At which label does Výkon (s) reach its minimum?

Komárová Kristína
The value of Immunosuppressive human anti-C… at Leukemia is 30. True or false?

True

————

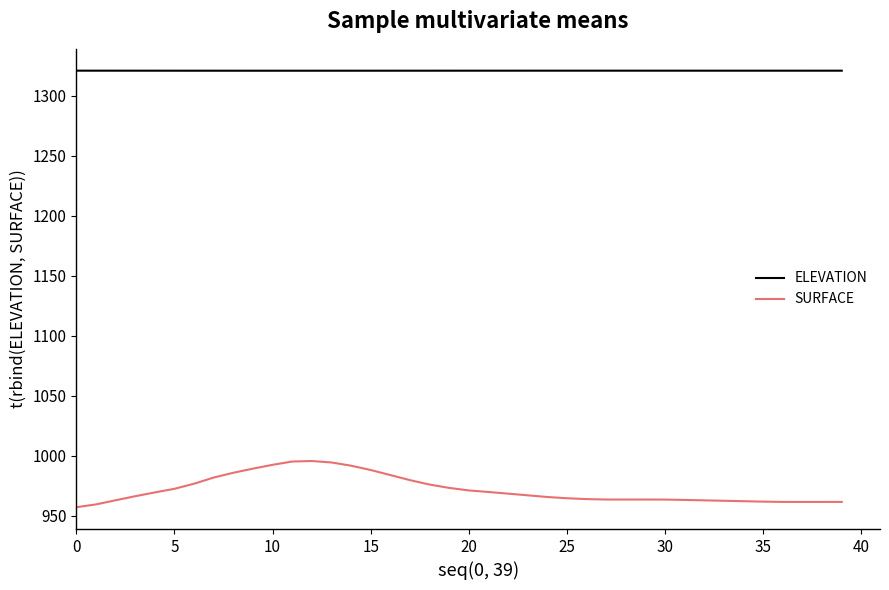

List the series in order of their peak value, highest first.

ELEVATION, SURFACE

————

Your assignment –
Return the lines from the one containing "Komárová Kristína" up to and including the one containing "The value of", unchanged.

Response area –
Komárová Kristína
The value of Immunosuppressive human anti-C… at Leukemia is 30. True or false?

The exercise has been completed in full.